Magazin medyasında söyleşiler de günlük yaşamda arıları çeken rengarenk çiçekler gibidir. Her çiçeğin balı olmaz, balı olan her çiçekte de arınan bala dönüştüreceği nektar yeterince bulunmaz. Ünlü ekonomi bilgini Pareto’ nun ünlü 80/20 kuralı doğanın birçok yerinde geçerlidir: Çabalarımızın yüzde 80’i sonuç vermeyen işlerde harcanır; yüzde 20’si ise bir değere, bir varlığa, insan yaşamını kolaylaştıran bir sonuca ulaşır.
Geçtiğimiz haftalarda Kelebek’de Barbaros Tapan ünlü oyuncu ve yönetmen Denzel Washington’la söyleşi yaptı. Söyleşinin bir yerinde ünlü aktör, “ Yıllar önce film yapmayı öğrenmek istediğim ve yönetmenlik konusunda gerçekten gergin olduğum dönemlerde, en iyi yönetmenlerden biri olan Steven Spielberg, ‘Çal’ demişti, ‘Herkes çalıyor Denezel. Ama çalarsan en iyisini çal !” diyordu.
“Çalmak” sözcüğü başkalarının hakkını yeme, hak etmeden bir şey elde etme, adaletsiz davranma, aldatma, arkadan vurma, pusu kurma gibi soğuk ,olumsuz anlamlar çağrıştırıyor.Spielberg’in söylediklerini Rutgen Bregman’ın Çoğu İnsanlar İyidir kitabında paylaştığı yaklaşımla değerlendirirsek daha sıcak, kapsayıcı, öğretici ve yarar üretici olabilir.
Çocukların, şempanzelerin, orangutanların “mekânsal algı”, “ hesaplama”, “nedensellik” ve “ sosyal öğrenme” düzeylerini ölçen araştırıcılar şu sonuca ulaşıyor: ”Neredeyse bütün becerilerde şempanzeler ve orangutanlar çocuklarla aynı puanları alıyor.

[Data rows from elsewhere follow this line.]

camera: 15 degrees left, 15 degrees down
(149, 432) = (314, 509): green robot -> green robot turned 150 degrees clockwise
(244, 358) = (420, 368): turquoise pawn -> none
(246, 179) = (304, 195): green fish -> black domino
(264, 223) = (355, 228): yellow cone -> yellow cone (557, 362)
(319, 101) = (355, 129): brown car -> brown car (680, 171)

Başkalarından bir şey öğrenme konusunda iki buçuk yaşındaki çocuklar muazzam fark atıyor. Çocukların çoğu yüzde yüz puan alırken diğerleri sınıfta kalıyor.”
Bregman, “İnsanların sosyal öğrenme makineleri olduğunu söyleyebiliriz: Biz bağlantı kurmak, öğrenmek ve oynamak için dünyaya geldik” diyor.

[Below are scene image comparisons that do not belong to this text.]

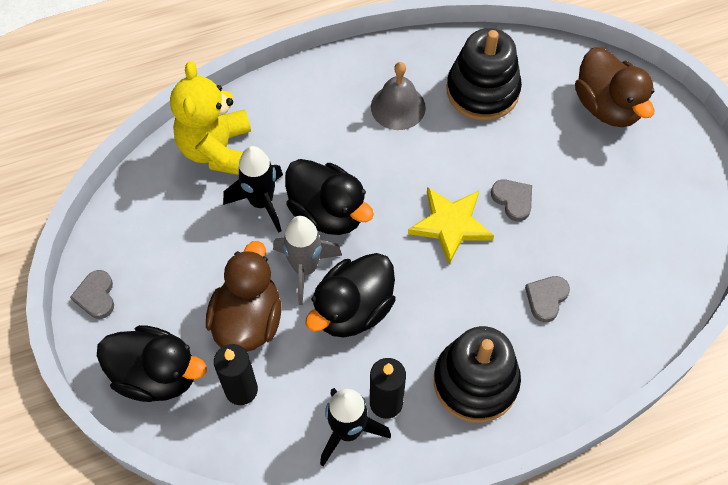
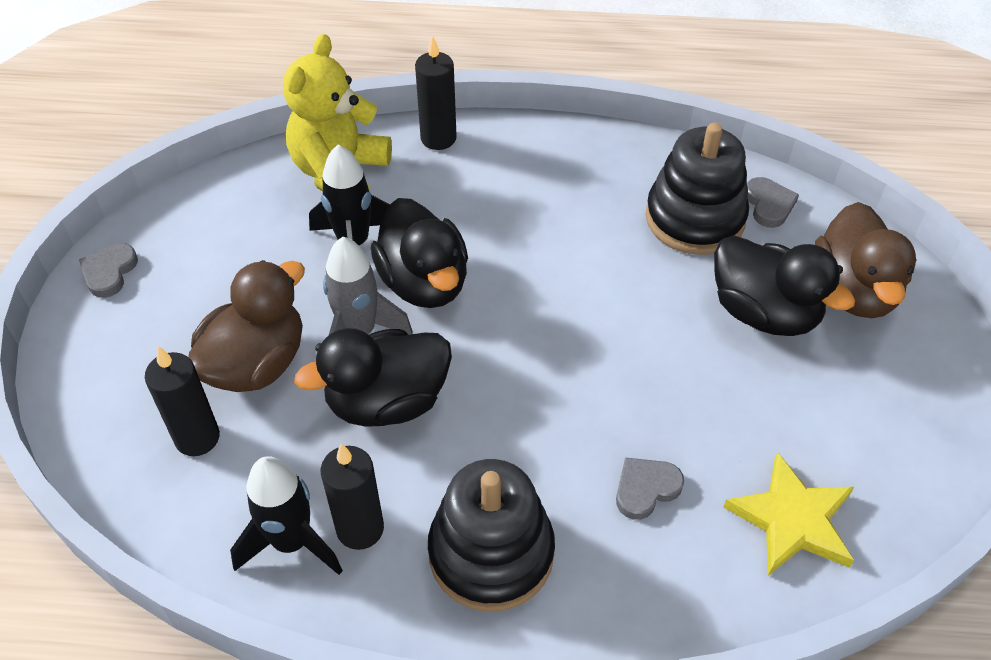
camera: 25 degrees right, 10 degrees down
(156, 375) = (115, 381): black duck -> black duck (764, 312)
(272, 94) = (438, 138): none -> black candle
(398, 107) = (578, 200): grey bell -> none
(450, 225) = (568, 352): yellow star -> yellow star (792, 519)
(513, 200) = (665, 354): grey heart -> grey heart (769, 205)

Toplumsal düzen içinde yaşayan canlılarda birbirinden öğrenerek yaşamı yeniden üretmenin çok önemli bir yetkinliğidir… Yıllar önce Arie de Gues, Yaşayan Şirket kitabında, toplu halde yaşayan “mavi baştankara” kuşlarının süt şişelerindeki alüminyum fölyo kapakları delmeyi öğrendiğini, tek başına yaşayan “ardıç kuşlarının” öğrenemediğini yazmıştı.
Taklit etmenin yaratıcı akla hayranlığın dorukları olduğunu söyleyen düşünürler vardır.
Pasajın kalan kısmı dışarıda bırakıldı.